Choosing a Table Storage Type

Flash, SSD, or Disk-based Columnstore/Universal Storage	In-Memory Rowstore
Analytical workloads, but can handle operational/transactional workloads with relatively frequent updates and deletes	Demanding operational/transactional workloads with high update and delete rates
Fast inserts over a small or large number of rows	Fast inserts and updates over a small or large number of rows
Fast aggregations and table scans via sub-segment access	Random seek performance
Compression	`SPARSE` compression option

Conceptual Differences Between Columnstore and Rowstore

Column-oriented stores or columnstores (columnstore is also referred to as Universal Storage) treat each column as a unit. Columnstore tables sequentially store data segments for each column on the same physical location on disk. This enables two important capabilities. One capability is being able to scan only the columns needed for the query with good cache locality during the scan. The other capability is that columnstores lend themselves well to compression. For example, repeating and similar values can easily be compressed together.

In addition, columnstore tables utilize a feature called sub-segment access with allows quick retrieval of a row once its position is known via hash indexing. Columnstore tables can have multiple multi-column hash indexes. Finally, row-level locking allows many concurrent updates of multiple rows in a columnstore to proceed, without requiring transactions to wait.

Columnstores are usually batch-loaded for optimal performance, although small-batch and streaming insert to columnstores can also perform well. The combination of efficient batch loading and processing of analytic queries make columnstore highly suitable for data warehousing scenarios.
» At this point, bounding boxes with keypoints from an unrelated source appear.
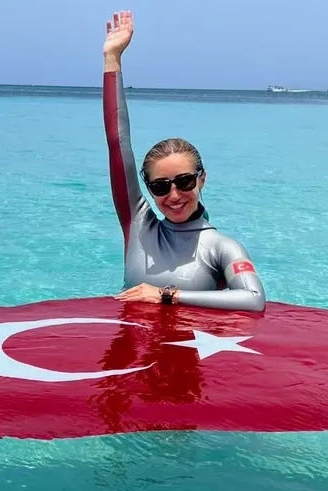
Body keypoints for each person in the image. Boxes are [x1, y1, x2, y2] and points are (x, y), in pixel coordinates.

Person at [103, 11, 266, 312]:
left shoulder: (222, 247)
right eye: (160, 186)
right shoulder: (139, 226)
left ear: (202, 178)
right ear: (149, 189)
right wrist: (112, 59)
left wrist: (168, 295)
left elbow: (253, 299)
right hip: (131, 345)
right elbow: (118, 143)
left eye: (185, 181)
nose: (174, 195)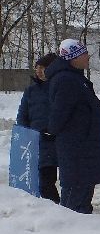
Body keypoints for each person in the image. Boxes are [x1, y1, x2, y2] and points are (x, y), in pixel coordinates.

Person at [46, 39, 100, 214]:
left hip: (83, 147)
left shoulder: (74, 77)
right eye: (83, 53)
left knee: (82, 193)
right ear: (72, 57)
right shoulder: (66, 80)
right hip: (77, 148)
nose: (87, 57)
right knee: (75, 199)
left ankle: (79, 230)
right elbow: (59, 115)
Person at [16, 53, 61, 203]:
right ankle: (54, 208)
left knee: (69, 181)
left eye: (43, 68)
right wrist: (24, 135)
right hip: (38, 142)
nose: (39, 71)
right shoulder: (31, 91)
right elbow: (23, 115)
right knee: (45, 182)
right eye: (37, 67)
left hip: (59, 141)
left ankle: (67, 211)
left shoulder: (61, 87)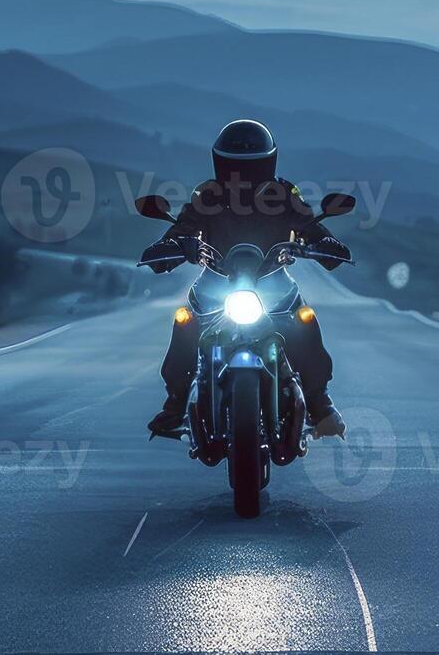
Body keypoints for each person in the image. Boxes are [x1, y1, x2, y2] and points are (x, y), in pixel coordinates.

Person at [140, 120, 351, 438]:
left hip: (272, 279)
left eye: (251, 167)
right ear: (219, 163)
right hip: (217, 279)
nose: (243, 176)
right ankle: (175, 403)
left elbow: (308, 223)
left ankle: (320, 403)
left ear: (268, 163)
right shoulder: (207, 195)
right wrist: (170, 247)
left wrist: (323, 244)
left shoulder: (283, 192)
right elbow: (183, 226)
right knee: (185, 321)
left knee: (304, 320)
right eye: (234, 166)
Columnstores can handle operational and transactional workloads with relatively frequent updates and deletes, but rowstore can perform better for a demanding operational and transactional workload with high update and delete rates. Column group indexes can be used on columnstore tables to speed up full-row retrievals and updates, particularly for wide tables.

In general, columnstore tables are effective when your workload matches the following descriptions as much as possible:

A large number of rows are scanned sequentially (i.e. millions of rows or >5% of the table)
Aggregation happens over only a few columns (e.g. <10 columns)
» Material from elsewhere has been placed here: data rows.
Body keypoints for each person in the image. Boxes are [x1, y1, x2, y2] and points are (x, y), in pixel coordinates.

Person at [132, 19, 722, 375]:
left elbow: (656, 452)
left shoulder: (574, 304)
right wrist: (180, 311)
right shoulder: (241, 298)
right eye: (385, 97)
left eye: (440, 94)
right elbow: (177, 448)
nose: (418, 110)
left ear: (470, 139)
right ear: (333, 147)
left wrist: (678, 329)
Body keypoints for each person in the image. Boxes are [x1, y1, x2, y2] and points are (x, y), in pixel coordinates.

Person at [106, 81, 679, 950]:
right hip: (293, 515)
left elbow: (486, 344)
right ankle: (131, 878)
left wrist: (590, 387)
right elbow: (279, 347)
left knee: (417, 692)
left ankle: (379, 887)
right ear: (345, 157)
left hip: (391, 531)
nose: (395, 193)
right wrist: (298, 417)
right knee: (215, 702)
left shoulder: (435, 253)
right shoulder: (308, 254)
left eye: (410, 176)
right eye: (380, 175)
A simplified example of how columnstore data is physically stored is shown here:

Columnstore

ProductId
1
2
3
4

Color
Red x 2
Black
White

x 2 indicates that the value is repeated twice.

Price
10
20 x 3

x 3 indicates that the value is repeated three times.

Row-oriented stores or rowstores are the most common type of data stores used by relational databases. As the name suggests, a rowstore treats each row as a unit and stores all fields for a given row together in the same physical location. This results in very fast performance when running queries seek specific rows. This makes rowstores great for transactional workloads, where the database frequently selects, inserts, updates, and deletes individual rows, often referencing either most or all columns.

With rowstore, data is stored in lock-free indexes for great performance at high concurrency. Rowstore tables can use multiple indexes, allowing them to flexibly support many types of queries.

Finally, when rowstore tables are created with SPARSE compression, the tables are allowed to store more data in the same amount of RAM. Nullable, structured columns can use sparse data compression. The column data types include BIGINT, INT, MEDIUMINT, SMALLINT, TINYINT, DATE, DATETIME, TIME, TIMESTAMP, and VARCHAR.

Logical table and rowstore representation

ProductId	Color	Price
1	Red	10
2	Red	20
3	Black	20
4	White	20

Related Topics

Training: SingleStore Storage

Check Your Understanding

Q: Do columnstore tables use memory?

A: Absolutely – SingleStore uses the operating system disk buffer cache to cache segment files in memory. Good performance in columnstore can only be achieved when there is enough memory to cache the working set. In addition, columnstore tables use a rowstore buffer table as a special segment to batch writes to the disk.

Q: Do rowstore tables ever write to disk?

A: Yes – data in a rowstore is also written to the transaction log on disk so that it can be recovered when SingleStore is restarted.

Q: Are rowstore tables always faster than columnstore tables?

A: No, columnstore tables are faster on some workloads – if the workload is batch inserts and sequential reads (e.g. an analytical workload with lots of scans) a columnstore can be significantly faster.

Q: What if I need small high-concurrency updates and my data doesn’t fit in memory?

A: You can also use columnstore tables while setting hash index(es) on columns you regularly filter on. Rowstore tables could also be effective if you create them with SPARSE compression.